C'est un peu le danger. Antoine disait que la difficulté dans le journalisme, c'est de rester objectif, de ne pas sortir le piédestal systématiquement. De mon côté, j'avais le souci de mettre en valeur des sports mineurs. Le rugby était un sport régional, le tennis, un sport de riche, le golf un sport de vieux. Aujourd'hui, ils font un malheur à la télé mais à l'époque, quand je partais à Roland-Garros, on me disait : "Alors, tu t'en vas bronzer porte d'Auteuil ?"
Dans ce métier, difficile de se déprendre de ses engouements. Quels étaient les vôtres ?
Des engouements, je n'ai eu que ça. Pour Rod Laver, le plus grand, mais laid comme un pou... J'ai bien aimé (Lew) Hoad, personnage tourmenté. Amoureux d'une fille, il se foutait du tennis. Et puis, (Lucien) Mias, le patron du quinze de France (29 sélections), étudiant en médecine, qui s'en va, plein de bravoure, en Afrique du Sud en 1958, sans un médecin, sans entraîneur, jouer les Springboks et qui dit aux autres : "Allez on y va !" comme à la pointe du Hoc dans le livre de Milton. Ils sont comme les soldats de Valmy. Bien des années après, je l'ai revu à Mazamet , dans sa blouse blanche dans le service gériatrie. Il faisait chanter Malbrough s'en va-t-en guerre à des vieillards, des gâteux qui le regardaient avec des yeux ronds. Il m'avait dit : "Tu vois, c'est comme dans le car à Johannesbourg, quand on partait au stade !" Écrire sur Mias, sur (Jo) Maso avec ses boucles blondes, sur les Boni (André et Guy Boniface) et leur bagarre avec les gros pardessus de la Fédération, c'était vraiment du gâteau.
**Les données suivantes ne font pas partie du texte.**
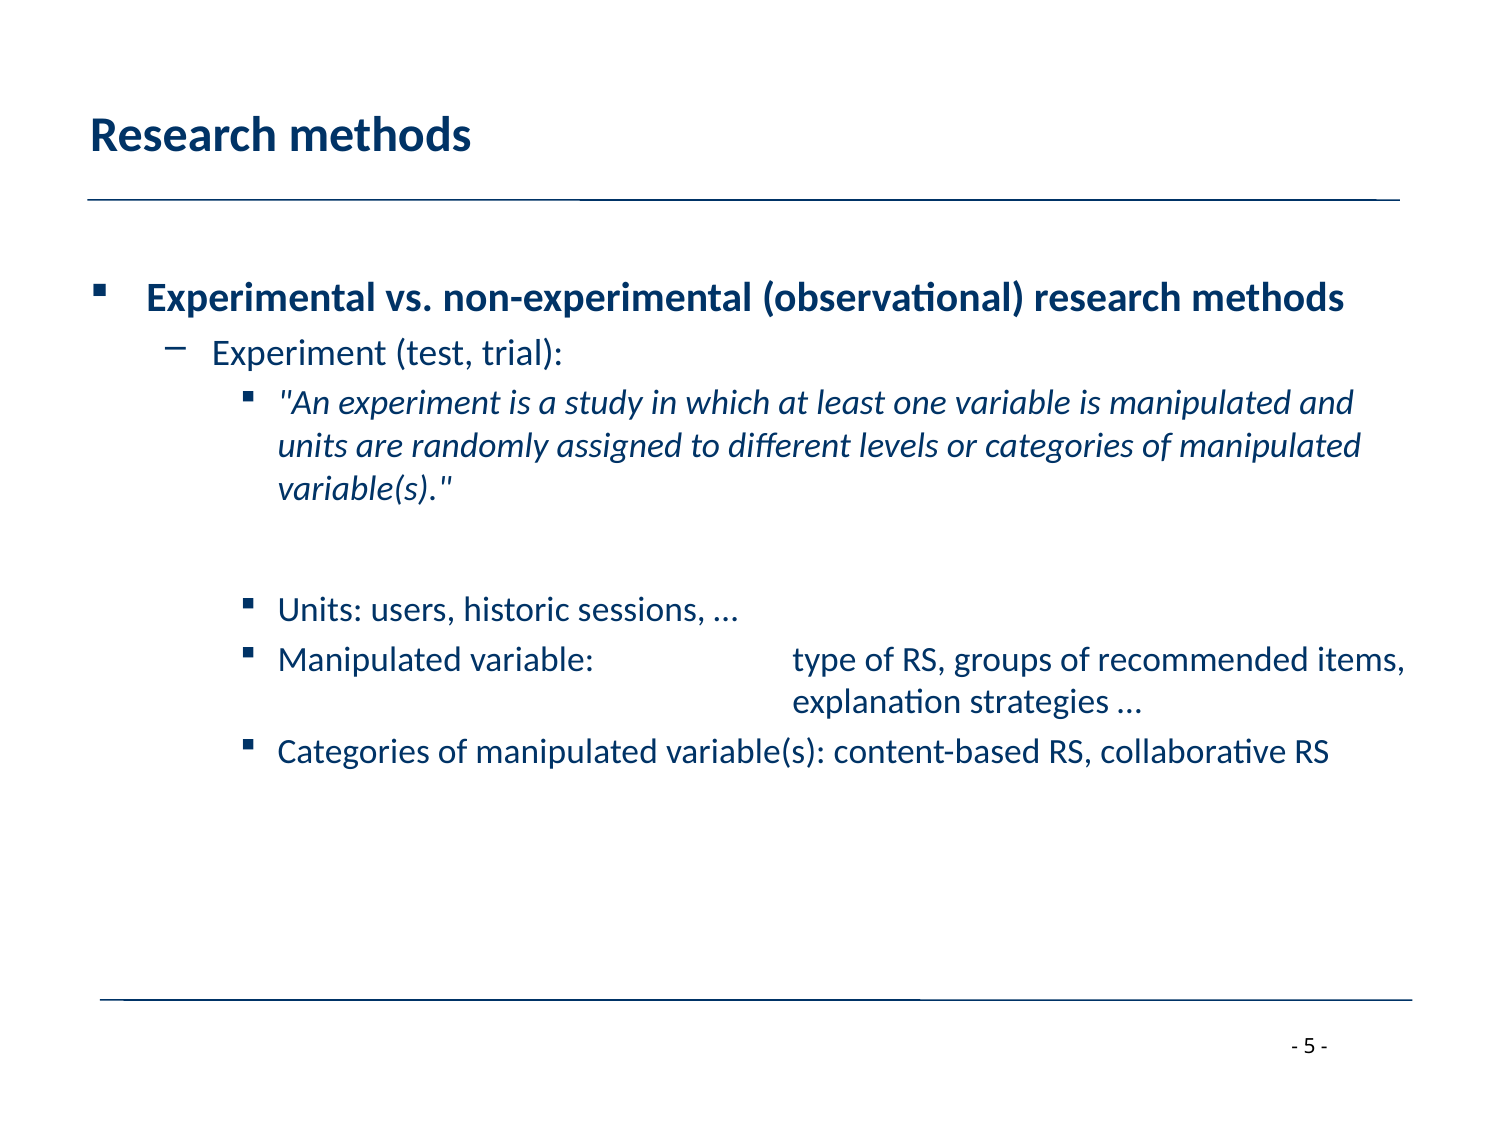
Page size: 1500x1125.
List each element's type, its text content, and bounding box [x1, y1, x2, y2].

title Research methods [74, 37, 1426, 226]
list Experimental vs. non-experimental (observational) research methods Experiment (test, trial): "An experiment is a study in which at least one variable is manipulated and units are randomly assigned to different levels or categories of manipulated variable(s)." Units: users, historic sessions, … Manipulated variable: type of RS, groups of recommended items, explanation strategies … Categories of manipulated variable(s): content-based RS, collaborative RS [74, 262, 1426, 1006]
Au retour d'Afrique du Sud, vous écrivez "Le Grand combat du quinze de France ", un best-seller. Aviez-vous conscience d'ouvrir le champ à une littérature sportive ?
Pas du tout. Quand je suis parti, le mot câblé coûte une fortune. Je suis tenu de modérer les frais et je procède par petits télégrammes. À Paris, c'est Roy qui reprend tout et qui, lui, romance, carrément. Il passe ses journées à l'ambassade d'Afrique du Sud, contrôle les fiches météo. Au soir du fameux test-match, je câble : "Dimanche matin Joburg, ville morte." Avec ces quatre mots, Roy écrit (il récite avec emphase) : "Imaginez, un grand drap noir partant de la flèche de Notre-Dame, et recouvrant toute la capitale, etc..." Il fait du Victor Hugo.

Les papiers étaient signés Lalanne ?
Absolument, et là, on reçoit des sacs postaux entiers de lecteurs qui disent : "C'est ridicule, vous leur faites refaire Verdun." À mon retour, j'ai trois kilos de notes inutilisées, et j'en fais un bouquin, Le grand combat, en trois semaines, comme une éjaculation. Dans Paris-Presse, (Kléber) Haedens me dresse des louanges sur huit cols, j'ai l'éditorial de Paris-Match par Gaston Bonheur. C'est de la folie.
Trente ans plus tard, que reste-t-il de ce long voyage en journalisme ? Êtes-vous content de votre copie ?
Je n'ai pas fait fortune, mais je me suis enrichi autrement. L'Équipe était ma maison. À quatre-vingt-dix ans, j'ai arrêté d'écrire, de jouer au golf. Sur le fond, je ne peux que dire merci à la vie.»
Edited by JB 03, 01 July 2019 - 17:42 PM.